> **Provided data**:
--- START ---

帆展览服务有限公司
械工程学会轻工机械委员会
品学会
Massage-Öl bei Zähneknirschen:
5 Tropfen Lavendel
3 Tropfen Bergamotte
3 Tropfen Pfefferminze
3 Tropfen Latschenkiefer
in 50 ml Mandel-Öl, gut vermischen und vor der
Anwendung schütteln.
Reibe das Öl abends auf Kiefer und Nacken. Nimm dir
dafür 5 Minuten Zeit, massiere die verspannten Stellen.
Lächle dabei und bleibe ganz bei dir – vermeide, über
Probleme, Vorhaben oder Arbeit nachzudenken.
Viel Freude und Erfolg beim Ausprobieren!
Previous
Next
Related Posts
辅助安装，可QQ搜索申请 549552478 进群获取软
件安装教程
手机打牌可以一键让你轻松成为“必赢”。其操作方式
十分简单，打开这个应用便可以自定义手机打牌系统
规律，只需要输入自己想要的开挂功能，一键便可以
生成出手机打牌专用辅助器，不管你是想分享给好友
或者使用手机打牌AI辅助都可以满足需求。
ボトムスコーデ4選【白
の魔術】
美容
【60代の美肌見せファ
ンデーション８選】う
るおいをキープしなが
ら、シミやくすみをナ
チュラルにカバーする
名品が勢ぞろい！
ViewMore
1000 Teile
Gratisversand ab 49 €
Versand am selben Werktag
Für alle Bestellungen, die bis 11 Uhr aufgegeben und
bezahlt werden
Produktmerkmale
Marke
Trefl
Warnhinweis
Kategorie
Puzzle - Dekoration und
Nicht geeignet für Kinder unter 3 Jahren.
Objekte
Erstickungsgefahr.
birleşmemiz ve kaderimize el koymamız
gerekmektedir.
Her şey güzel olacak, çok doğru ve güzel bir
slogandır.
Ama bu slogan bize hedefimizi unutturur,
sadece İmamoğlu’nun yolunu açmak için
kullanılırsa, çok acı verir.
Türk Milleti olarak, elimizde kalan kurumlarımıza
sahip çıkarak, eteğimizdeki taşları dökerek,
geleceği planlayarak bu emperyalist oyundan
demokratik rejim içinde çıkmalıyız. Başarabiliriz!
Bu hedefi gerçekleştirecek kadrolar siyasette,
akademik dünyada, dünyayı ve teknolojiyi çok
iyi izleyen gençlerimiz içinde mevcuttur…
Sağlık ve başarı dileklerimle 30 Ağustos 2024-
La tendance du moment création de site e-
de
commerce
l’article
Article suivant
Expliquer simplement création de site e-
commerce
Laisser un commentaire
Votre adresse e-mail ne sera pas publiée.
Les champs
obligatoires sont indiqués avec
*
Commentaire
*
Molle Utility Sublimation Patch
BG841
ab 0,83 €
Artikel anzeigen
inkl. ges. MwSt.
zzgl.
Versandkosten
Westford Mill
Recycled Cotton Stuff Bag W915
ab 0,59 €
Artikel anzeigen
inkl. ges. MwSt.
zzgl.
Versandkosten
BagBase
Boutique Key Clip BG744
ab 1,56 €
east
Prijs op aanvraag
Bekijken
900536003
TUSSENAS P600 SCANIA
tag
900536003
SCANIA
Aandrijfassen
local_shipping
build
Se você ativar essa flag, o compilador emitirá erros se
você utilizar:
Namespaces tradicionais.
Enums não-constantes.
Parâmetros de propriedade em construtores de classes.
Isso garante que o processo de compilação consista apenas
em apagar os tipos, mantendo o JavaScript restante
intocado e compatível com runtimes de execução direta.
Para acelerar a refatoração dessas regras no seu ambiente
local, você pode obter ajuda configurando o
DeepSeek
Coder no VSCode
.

--- END ---

> **Task item**: Looking at the material above, work out how many lines have the word "Tropfen" in them. Answer with that number alone.

> **Exercise response**: 4